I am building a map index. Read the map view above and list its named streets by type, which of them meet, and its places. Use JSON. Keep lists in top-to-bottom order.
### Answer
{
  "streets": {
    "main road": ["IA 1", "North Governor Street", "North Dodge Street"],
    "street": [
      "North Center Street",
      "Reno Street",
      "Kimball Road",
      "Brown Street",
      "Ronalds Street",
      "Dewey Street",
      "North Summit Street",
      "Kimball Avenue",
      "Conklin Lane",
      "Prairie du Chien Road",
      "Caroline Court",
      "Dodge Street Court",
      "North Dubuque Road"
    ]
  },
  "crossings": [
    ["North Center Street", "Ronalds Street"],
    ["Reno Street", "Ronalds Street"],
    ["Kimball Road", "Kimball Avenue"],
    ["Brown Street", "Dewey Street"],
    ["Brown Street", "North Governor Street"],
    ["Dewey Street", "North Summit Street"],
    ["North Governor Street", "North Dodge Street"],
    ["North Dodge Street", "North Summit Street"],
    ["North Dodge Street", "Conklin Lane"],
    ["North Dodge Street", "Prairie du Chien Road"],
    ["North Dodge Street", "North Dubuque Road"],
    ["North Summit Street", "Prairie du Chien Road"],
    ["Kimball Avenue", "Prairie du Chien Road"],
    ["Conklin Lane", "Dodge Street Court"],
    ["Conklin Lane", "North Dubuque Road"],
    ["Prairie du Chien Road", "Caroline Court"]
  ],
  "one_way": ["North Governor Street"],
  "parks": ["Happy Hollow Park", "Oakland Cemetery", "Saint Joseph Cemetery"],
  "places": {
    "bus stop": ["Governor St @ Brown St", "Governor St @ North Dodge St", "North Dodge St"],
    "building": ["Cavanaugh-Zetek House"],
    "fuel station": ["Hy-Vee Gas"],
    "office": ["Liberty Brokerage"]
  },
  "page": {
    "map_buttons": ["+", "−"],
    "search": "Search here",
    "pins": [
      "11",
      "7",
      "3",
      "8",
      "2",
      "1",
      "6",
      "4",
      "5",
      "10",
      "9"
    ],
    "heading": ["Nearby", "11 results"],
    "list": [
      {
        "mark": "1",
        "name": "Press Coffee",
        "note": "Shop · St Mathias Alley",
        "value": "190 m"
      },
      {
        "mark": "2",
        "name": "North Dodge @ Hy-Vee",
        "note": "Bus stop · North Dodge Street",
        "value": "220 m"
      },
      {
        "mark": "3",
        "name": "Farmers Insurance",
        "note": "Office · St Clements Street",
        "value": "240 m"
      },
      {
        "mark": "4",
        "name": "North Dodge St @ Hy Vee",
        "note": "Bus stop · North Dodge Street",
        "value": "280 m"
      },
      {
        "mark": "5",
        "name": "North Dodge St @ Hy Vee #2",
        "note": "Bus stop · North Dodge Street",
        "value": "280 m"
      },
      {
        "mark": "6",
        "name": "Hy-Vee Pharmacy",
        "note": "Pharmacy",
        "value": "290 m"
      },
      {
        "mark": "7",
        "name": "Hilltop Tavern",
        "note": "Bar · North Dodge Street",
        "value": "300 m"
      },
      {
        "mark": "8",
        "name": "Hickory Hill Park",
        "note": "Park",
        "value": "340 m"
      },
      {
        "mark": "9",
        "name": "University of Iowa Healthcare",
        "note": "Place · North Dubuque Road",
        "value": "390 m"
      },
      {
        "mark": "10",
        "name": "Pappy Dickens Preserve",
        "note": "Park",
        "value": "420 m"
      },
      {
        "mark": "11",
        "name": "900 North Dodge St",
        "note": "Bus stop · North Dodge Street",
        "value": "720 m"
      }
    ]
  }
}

YOUR GOAL:
From first line to last, transcribe the material exactly.

RESULT OF THE TASK:
I am building a map index. Read the map view above and list its named streets by type, which of them meet, and its places. Use JSON. Keep lists in top-to-bottom order.
### Answer
{
  "streets": {
    "main road": ["IA 1", "North Governor Street", "North Dodge Street"],
    "street": [
      "North Center Street",
      "Reno Street",
      "Kimball Road",
      "Brown Street",
      "Ronalds Street",
      "Dewey Street",
      "North Summit Street",
      "Kimball Avenue",
      "Conklin Lane",
      "Prairie du Chien Road",
      "Caroline Court",
      "Dodge Street Court",
      "North Dubuque Road"
    ]
  },
  "crossings": [
    ["North Center Street", "Ronalds Street"],
    ["Reno Street", "Ronalds Street"],
    ["Kimball Road", "Kimball Avenue"],
    ["Brown Street", "Dewey Street"],
    ["Brown Street", "North Governor Street"],
    ["Dewey Street", "North Summit Street"],
    ["North Governor Street", "North Dodge Street"],
    ["North Dodge Street", "North Summit Street"],
    ["North Dodge Street", "Conklin Lane"],
    ["North Dodge Street", "Prairie du Chien Road"],
    ["North Dodge Street", "North Dubuque Road"],
    ["North Summit Street", "Prairie du Chien Road"],
    ["Kimball Avenue", "Prairie du Chien Road"],
    ["Conklin Lane", "Dodge Street Court"],
    ["Conklin Lane", "North Dubuque Road"],
    ["Prairie du Chien Road", "Caroline Court"]
  ],
  "one_way": ["North Governor Street"],
  "parks": ["Happy Hollow Park", "Oakland Cemetery", "Saint Joseph Cemetery"],
  "places": {
    "bus stop": ["Governor St @ Brown St", "Governor St @ North Dodge St", "North Dodge St"],
    "building": ["Cavanaugh-Zetek House"],
    "fuel station": ["Hy-Vee Gas"],
    "office": ["Liberty Brokerage"]
  },
  "page": {
    "map_buttons": ["+", "−"],
    "search": "Search here",
    "pins": [
      "11",
      "7",
      "3",
      "8",
      "2",
      "1",
      "6",
      "4",
      "5",
      "10",
      "9"
    ],
    "heading": ["Nearby", "11 results"],
    "list": [
      {
        "mark": "1",
        "name": "Press Coffee",
        "note": "Shop · St Mathias Alley",
        "value": "190 m"
      },
      {
        "mark": "2",
        "name": "North Dodge @ Hy-Vee",
        "note": "Bus stop · North Dodge Street",
        "value": "220 m"
      },
      {
        "mark": "3",
        "name": "Farmers Insurance",
        "note": "Office · St Clements Street",
        "value": "240 m"
      },
      {
        "mark": "4",
        "name": "North Dodge St @ Hy Vee",
        "note": "Bus stop · North Dodge Street",
        "value": "280 m"
      },
      {
        "mark": "5",
        "name": "North Dodge St @ Hy Vee #2",
        "note": "Bus stop · North Dodge Street",
        "value": "280 m"
      },
      {
        "mark": "6",
        "name": "Hy-Vee Pharmacy",
        "note": "Pharmacy",
        "value": "290 m"
      },
      {
        "mark": "7",
        "name": "Hilltop Tavern",
        "note": "Bar · North Dodge Street",
        "value": "300 m"
      },
      {
        "mark": "8",
        "name": "Hickory Hill Park",
        "note": "Park",
        "value": "340 m"
      },
      {
        "mark": "9",
        "name": "University of Iowa Healthcare",
        "note": "Place · North Dubuque Road",
        "value": "390 m"
      },
      {
        "mark": "10",
        "name": "Pappy Dickens Preserve",
        "note": "Park",
        "value": "420 m"
      },
      {
        "mark": "11",
        "name": "900 North Dodge St",
        "note": "Bus stop · North Dodge Street",
        "value": "720 m"
      }
    ]
  }
}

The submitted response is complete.